• _Description of the task_
Please update the lines below by replacing "target tenant" with "destination tenant" everywhere, keeping everything else the same, and leave out the pictures.

===== Data records

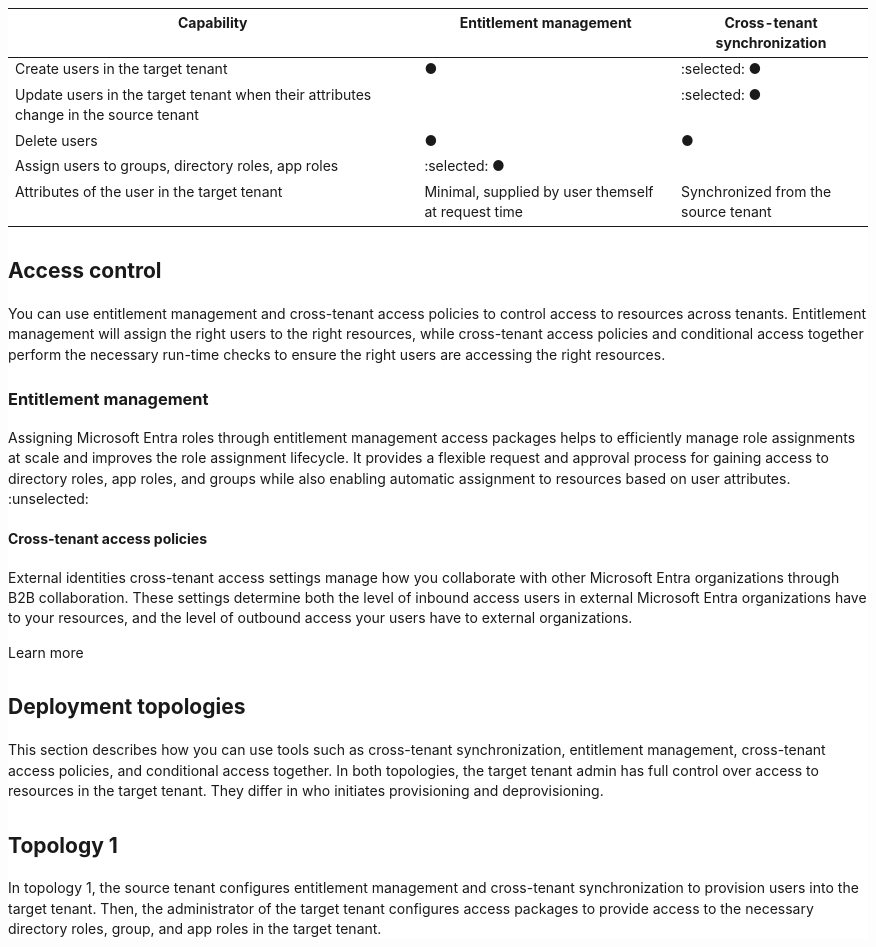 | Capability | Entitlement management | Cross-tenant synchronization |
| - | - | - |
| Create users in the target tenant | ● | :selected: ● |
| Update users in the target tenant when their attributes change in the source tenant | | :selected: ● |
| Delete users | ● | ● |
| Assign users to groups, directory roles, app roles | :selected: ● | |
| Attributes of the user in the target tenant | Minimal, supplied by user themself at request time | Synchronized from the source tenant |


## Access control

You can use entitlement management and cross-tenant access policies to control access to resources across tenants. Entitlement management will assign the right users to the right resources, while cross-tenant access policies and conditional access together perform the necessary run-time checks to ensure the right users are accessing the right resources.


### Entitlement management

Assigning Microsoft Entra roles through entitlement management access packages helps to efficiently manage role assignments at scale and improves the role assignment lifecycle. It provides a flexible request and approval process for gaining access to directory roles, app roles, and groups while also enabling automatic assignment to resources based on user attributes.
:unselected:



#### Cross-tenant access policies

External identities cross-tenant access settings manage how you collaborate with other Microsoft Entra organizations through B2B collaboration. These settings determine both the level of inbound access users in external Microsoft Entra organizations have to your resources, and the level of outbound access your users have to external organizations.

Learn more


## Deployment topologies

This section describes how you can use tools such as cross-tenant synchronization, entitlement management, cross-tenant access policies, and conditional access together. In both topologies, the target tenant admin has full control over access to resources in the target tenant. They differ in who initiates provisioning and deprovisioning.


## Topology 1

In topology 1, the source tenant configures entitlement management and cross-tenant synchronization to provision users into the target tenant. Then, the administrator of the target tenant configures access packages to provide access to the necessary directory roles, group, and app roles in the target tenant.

==========

• _Worked solution_
 | Capability | Entitlement management | Cross-tenant synchronization |
| - | - | - |
| Create users in the destination tenant | ● | :selected: ● |
| Update users in the destination tenant when their attributes change in the source tenant | | :selected: ● |
| Delete users | ● | ● |
| Assign users to groups, directory roles, app roles | :selected: ● | |
| Attributes of the user in the destination tenant | Minimal, supplied by user themself at request time | Synchronized from the source tenant |


## Access control

You can use entitlement management and cross-tenant access policies to control access to resources across tenants. Entitlement management will assign the right users to the right resources, while cross-tenant access policies and conditional access together perform the necessary run-time checks to ensure the right users are accessing the right resources.


### Entitlement management

Assigning Microsoft Entra roles through entitlement management access packages helps to efficiently manage role assignments at scale and improves the role assignment lifecycle. It provides a flexible request and approval process for gaining access to directory roles, app roles, and groups while also enabling automatic assignment to resources based on user attributes.
:unselected:



#### Cross-tenant access policies

External identities cross-tenant access settings manage how you collaborate with other Microsoft Entra organizations through B2B collaboration. These settings determine both the level of inbound access users in external Microsoft Entra organizations have to your resources, and the level of outbound access your users have to external organizations.

Learn more


## Deployment topologies

This section describes how you can use tools such as cross-tenant synchronization, entitlement management, cross-tenant access policies, and conditional access together. In both topologies, the destination tenant admin has full control over access to resources in the destination tenant. They differ in who initiates provisioning and deprovisioning.


## Topology 1

In topology 1, the source tenant configures entitlement management and cross-tenant synchronization to provision users into the destination tenant. Then, the administrator of the destination tenant configures access packages to provide access to the necessary directory roles, group, and app roles in the destination tenant.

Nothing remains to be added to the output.